The development of intelligent packaging systems has become a promising approach to ensure food safety and quality by enabling real-time freshness monitoring. In this study, chitosan/polyvinyl alcohol (Cs/PVA)-based smart sensor films incorporated with roselle (Hibiscus sabdariffa L.) anthocyanins were fabricated and optimized for the visual detection of chicken and shrimp spoilage under variations storage. Anthocyanins were extracted from fresh roselle petals through different maceration periods (R1–R5) to investigate their influence on film properties. Physicochemical characterization revealed that extended maceration enhanced anthocyanin loading, leading to increased film thickness, higher color saturation, and improved optical responsiveness. FESEM micrographs demonstrated homogeneous polymer matrices at lower anthocyanin concentrations, while higher loadings induced micro-aggregates that enhanced volatile adsorption and sensing sensitivity. The fabricated films exhibited clear and progressive color transitions aligned with the spoilage process: red–purple at fresh conditions (pH 5–6), brown–green at intermediate spoilage (pH 7–9), and yellow–brown at advanced spoilage (pH ≥10), consistent with anthocyanin structural transformations. Storage trials with chicken and shrimp confirmed that the Cs/PVA–R5 film displayed the intense coloration and strong response to volatile amines such as ammonia, trimethylamine, and dimethylamine, enabling reliable freshness monitoring.

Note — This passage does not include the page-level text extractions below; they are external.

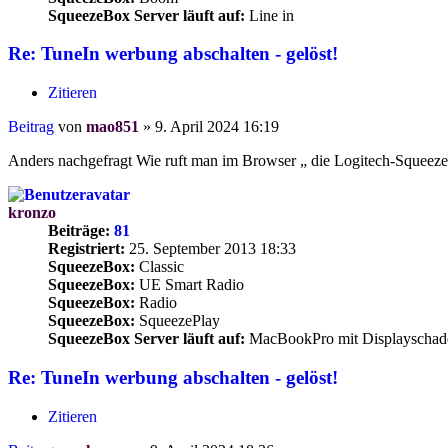
SqueezeBox Server läuft auf:
Line in
Re: TuneIn werbung abschalten - gelöst!
Zitieren
Beitrag
von
mao851
»
9. April 2024 16:19
Anders nachgefragt Wie ruft man im Browser „ die Logitech-Squeeze
kronzo
Beiträge:
81
Registriert:
25. September 2013 18:33
SqueezeBox:
Classic
SqueezeBox:
UE Smart Radio
SqueezeBox:
Radio
SqueezeBox:
SqueezePlay
SqueezeBox Server läuft auf:
MacBookPro mit Displayschad
Re: TuneIn werbung abschalten - gelöst!
Zitieren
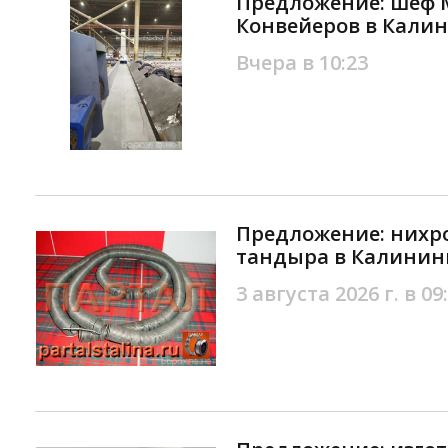
Предложение: шеф 
Конвейеров в Кали
Вчера в 10:23
Предложение: нихр
тандыра в Калинин
3 августа 2026 г. в 09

Importantly, the films provided a visual indication when the pH exceeded the edibility threshold of 7.0–7.5, beyond which the samples were deemed unsuitable for consumption. Overall, this work demonstrates the potential of Cs/PVA–roselle anthocyanin films as eco-friendly, low-cost, and effective smart indicators for meat and seafood freshness, offering a practical platform for intelligent food packaging applications.